Results: As of May 15, 2018, 22 patients had HSCs collected, 18 patients had DP manufactured and 15 patients were treated. Eleven patients (9 in Group A, 2 in Group B) underwent BMH and 12 patients (1 in Group B [who also had BMH], 11 in Group C) underwent mobilization/apheresis. Median of 4.3 (0.1—10.8) x 10⁶ and 10.4 (3.8—21.6) x 10⁶ CD34+ cells/kg were collected per BMH (N=26) and per mobilization cycle (N=17), respectively. Eighteen grade 3 adverse events (AEs) in 6 patients were attributed to BMH and 5 grade 3 AEs in 3 patients to mobilization/apheresis. DP and treatment characteristics are shown in Table 1. DP characteristics were improved in Group B and Group C vs Group A. The safety profile post-DP infusion was consistent with myeloablative conditioning and underlying SCD; most common non-hematologic grade ≥ 3 AEs were stomatitis, febrile neutropenia, and vaso-occlusive pain. No grade ≥ 3 DP-related AEs, graft failure, veno-occlusive liver disease, replication competent lentivirus detection or clonal dominance were reported.
At last visit (Table 1), HbA^T87Q levels were higher in Group B (3.2—7.2 g/dL) vs Group A (0.5—1.2 g/dL). In 4 Group C patients at the 3-month visit, HbA^T87Q (4.1 [3.2—6.0] g/dL) levels were equal to or exceeded HbS levels (3.3 [2.8—3.8] g/dL). In 1 Group C patient at the 6-month visit, HbA^T87Qwas 8.8 g/dL and total Hb was 14.2 g/dL.

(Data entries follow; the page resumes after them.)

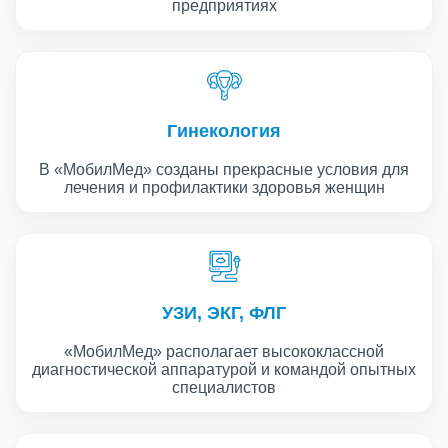
предприятиях
Гинекология
В «МобилМед» созданы прекрасные условия для
лечения и профилактики здоровья женщин
УЗИ, ЭКГ, ФЛГ
«МобилМед» располагает высококлассной
диагностической аппаратурой и командой опытных
специалистов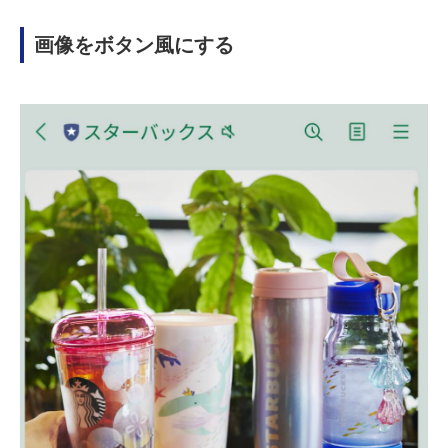
画像をボタン風にする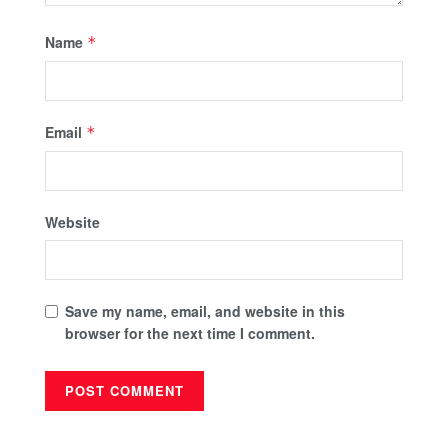
Name
*
Email
*
Website
Save my name, email, and website in this
browser for the next time I comment.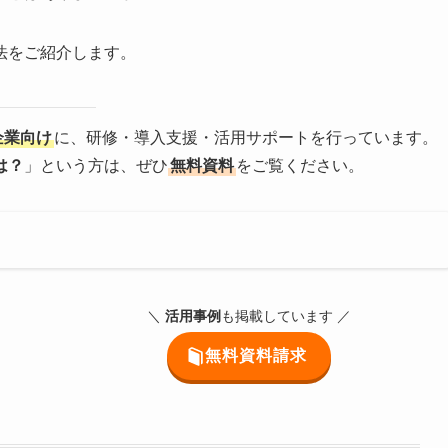
法をご紹介します。
い企業向け
に、研修・導入支援・活用サポートを行っています。
は？
」という方は、ぜひ
無料資料
をご覧ください。
＼
活用事例
も掲載しています ／
無料資料請求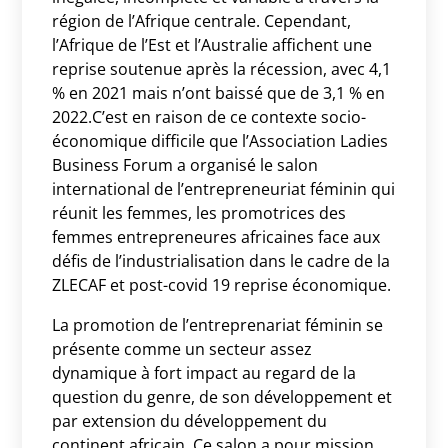
région de l’Afrique centrale. Cependant,
l’Afrique de l’Est et l’Australie affichent une
reprise soutenue après la récession, avec 4,1
% en 2021 mais n’ont baissé que de 3,1 % en
2022.C’est en raison de ce contexte socio-
économique difficile que l’Association Ladies
Business Forum a organisé le salon
international de l’entrepreneuriat féminin qui
réunit les femmes, les promotrices des
femmes entrepreneures africaines face aux
défis de l’industrialisation dans le cadre de la
ZLECAF et post-covid 19 reprise économique.
La promotion de l’entreprenariat féminin se
présente comme un secteur assez
dynamique à fort impact au regard de la
question du genre, de son développement et
par extension du développement du
continent africain. Ce salon a pour mission,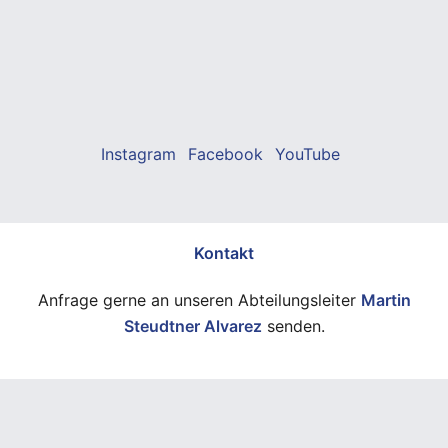
Instagram
Facebook
YouTube
Kontakt
Anfrage gerne an unseren Abteilungsleiter
Martin
Steudtner Alvarez
senden.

Conclusions: These data support the safety and feasibility of plerixafor-mediated HSC collection in patients with SCD. HGB-206 protocol changes have improved LentiGlobin DP characteristics yielding higher HbA^T87Q levels. Additional data will determine the clinical effect of increased HbA^T87Q/HbS ratios.

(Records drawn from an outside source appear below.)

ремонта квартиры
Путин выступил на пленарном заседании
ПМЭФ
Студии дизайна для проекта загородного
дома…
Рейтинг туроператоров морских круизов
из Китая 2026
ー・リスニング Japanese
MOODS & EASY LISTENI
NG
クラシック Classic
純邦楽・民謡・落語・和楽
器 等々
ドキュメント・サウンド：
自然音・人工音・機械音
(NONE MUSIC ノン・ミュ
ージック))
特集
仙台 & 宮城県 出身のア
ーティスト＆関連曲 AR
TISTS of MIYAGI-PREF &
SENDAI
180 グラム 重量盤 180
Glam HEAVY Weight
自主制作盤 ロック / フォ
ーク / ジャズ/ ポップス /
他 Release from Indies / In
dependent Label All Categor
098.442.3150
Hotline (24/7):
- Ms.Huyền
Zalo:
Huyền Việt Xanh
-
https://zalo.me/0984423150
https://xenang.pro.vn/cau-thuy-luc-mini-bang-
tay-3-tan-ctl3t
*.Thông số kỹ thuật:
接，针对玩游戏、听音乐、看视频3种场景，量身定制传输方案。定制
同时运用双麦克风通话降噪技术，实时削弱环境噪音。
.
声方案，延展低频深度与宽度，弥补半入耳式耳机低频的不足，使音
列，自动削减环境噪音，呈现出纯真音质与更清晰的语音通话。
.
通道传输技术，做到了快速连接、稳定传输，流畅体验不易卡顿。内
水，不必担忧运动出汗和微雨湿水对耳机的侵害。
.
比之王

Clinical Trial Registry: ClinicalTrials.gov NCT02140554
Disclosure: Markus Mapara - consultant: Incyte.
Julie Kanter - Advisory Board member: NHLBI, ASH, AstraZeneca, bluebird bio, Inc. and Novartis; research funding: bluebird bio, Inc., Apopharma, Global Blood Therapeutics, Novartis, Pfizer, and Sancilio.

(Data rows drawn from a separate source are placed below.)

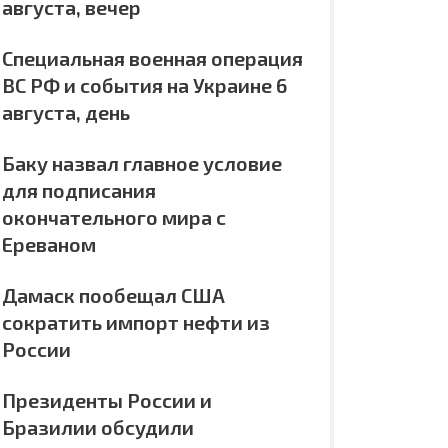
августа, вечер
Специальная военная операция
ВС РФ и события на Украине 6
августа, день
Баку назвал главное условие
для подписания
окончательного мира с
Ереваном
Дамаск пообещал США
сократить импорт нефти из
России
Президенты России и
Бразилии обсудили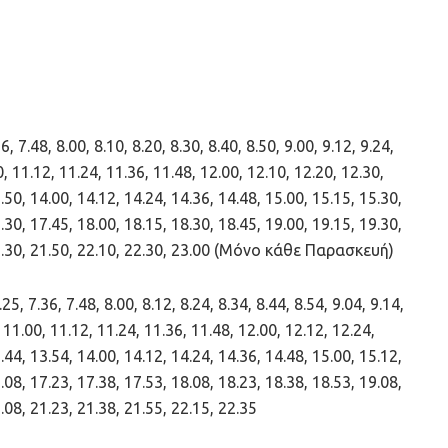
, 7.48, 8.00, 8.10, 8.20, 8.30, 8.40, 8.50, 9.00, 9.12, 9.24,
0, 11.12, 11.24, 11.36, 11.48, 12.00, 12.10, 12.20, 12.30,
.50, 14.00, 14.12, 14.24, 14.36, 14.48, 15.00, 15.15, 15.30,
.30, 17.45, 18.00, 18.15, 18.30, 18.45, 19.00, 19.15, 19.30,
 21.30, 21.50, 22.10, 22.30, 23.00 (Μόνο κάθε Παρασκευή)
, 7.36, 7.48, 8.00, 8.12, 8.24, 8.34, 8.44, 8.54, 9.04, 9.14,
, 11.00, 11.12, 11.24, 11.36, 11.48, 12.00, 12.12, 12.24,
.44, 13.54, 14.00, 14.12, 14.24, 14.36, 14.48, 15.00, 15.12,
.08, 17.23, 17.38, 17.53, 18.08, 18.23, 18.38, 18.53, 19.08,
.08, 21.23, 21.38, 21.55, 22.15, 22.35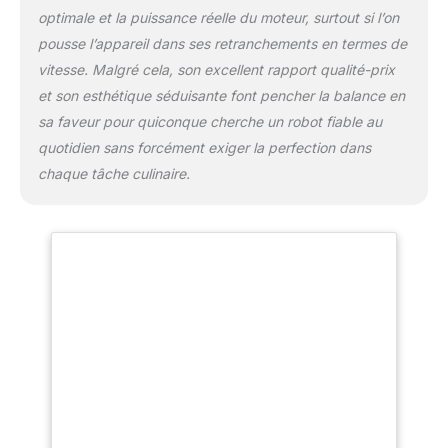
optimale et la puissance réelle du moteur, surtout si l’on
pousse l’appareil dans ses retranchements en termes de
vitesse. Malgré cela, son excellent rapport qualité-prix
et son esthétique séduisante font pencher la balance en
sa faveur pour quiconque cherche un robot fiable au
quotidien sans forcément exiger la perfection dans
chaque tâche culinaire.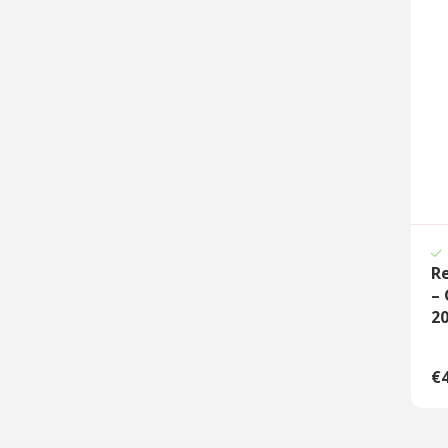
Re
– 
2
€4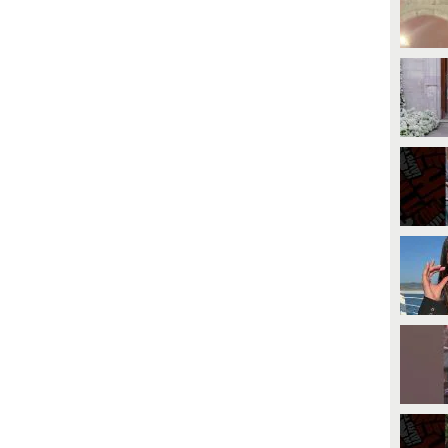
PLAY
PLAY
4417
• di
Spettacolo Fanpage
1499
• di
Spettacolo Fanpage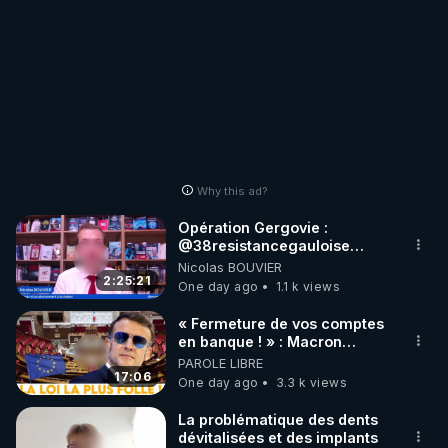
Why this ad?
Opération Gergovie :
‪@38resistancegauloise‬
‪@MarionSigautOfficiel‬
Nicolas BOUVIER
‪@gladysriifard5710‬ Laëtitia
2:25:21
One day ago
1.1 k views
« Fermeture de vos comptes
en banque ! » : Macron
impose une loi folle !
PAROLE LIBRE
17:06
One day ago
3.3 k views
La problématique des dents
dévitalisées et des implants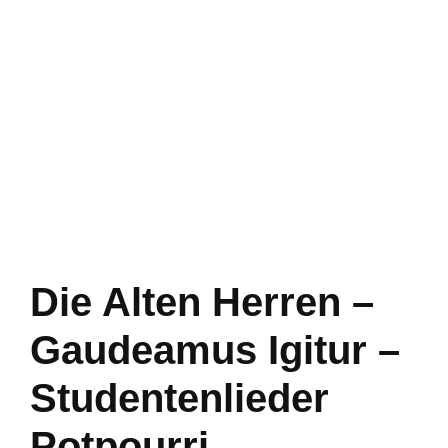
Die Alten Herren –
Gaudeamus Igitur –
Studentenlieder
Potpourri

Janet Kwiatkowski - consultant: bluebird bio, Inc., and Agios Pharmaceuticals; research funding: bluebird bio, Inc., Agios Pharmaceuticals, Novartis, Apopharma, and Terumo.
Manfred Schmidt - employee: GeneWerk GmbH and German Cancer Research Center; consultant - bluebird bio, Inc.
Alexandra Miller, Francis Pierciey, Weiliang Shi, Jean-Antoine Ribeil, and Mohammed Asmal - employees of and hold stock in bluebird bio, Inc.
Alexis Thompson - research funding: Amgen, Baxalta/Shire, bluebird bio, Inc., Celgene, Novartis, Biomarin, and La Jolla Pharmaceutical; consultant: bluebird bio, Inc.
Mark Walters - consultant: bluebird bio, Inc., Bioverativ, Trucode, Editas, and Sangamo Therapeutics; medical director: ViaCord Processing Lab and AllCells, Inc.
John Tisdale and Lakshmanan Krishnamurti declare no conflicts of interest.